Legal Aid is not generally available to help bereaved families through the inquest process, even where a loved one has died in state care.
In contrast, state organisations, including the NHS, have unlimited access to representation funded by the public purse.
Inquest, the only charity providing expertise on state related deaths and their investigation to bereaved people, revealed that in 2017 the Ministry of Justice spent £4.2m on legal representation for the prison and probation service.
This sum is likely to be much more, given that the amount spent representing agencies (including the NHS) are unreported.
Meanwhile, bereaved families received a paltry £92,000 towards Legal Aid.
Is it really fair, that bereaved families are often the only ones without representation at an inquest – even where the death of a loved one has occurred while in state care?
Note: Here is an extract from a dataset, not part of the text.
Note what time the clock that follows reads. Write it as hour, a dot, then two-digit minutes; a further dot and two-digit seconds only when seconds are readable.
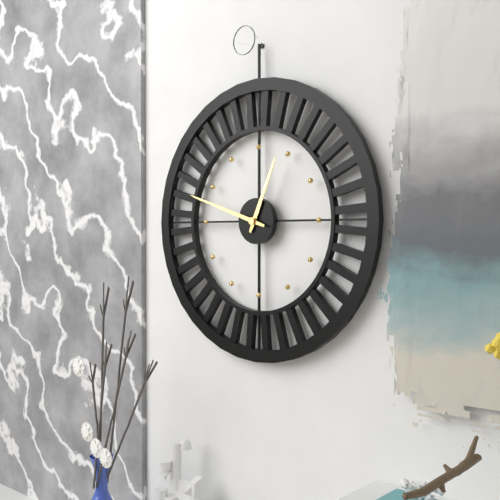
12.48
The Government argue that for the vast majority of inquests, legal representation is not required, yet if this is the case then why do the state insist on having representation?
It seems that their main priority is damage limitation, rather than a fair hearing and outcome from which they can learn.
After constant lobbying, the Ministry of Justice conducted a review of Legal Aid in July 2018.
While this initially seemed a positive step, the request for change was disappointingly rejected in February 2019.
A fairer solution seems to be automatic entitlement to Legal Aid for bereaved families where a loved one has died while in state care.
A fixed fee approach may help towards keeping costs proportionate while balancing this David and Goliath situation.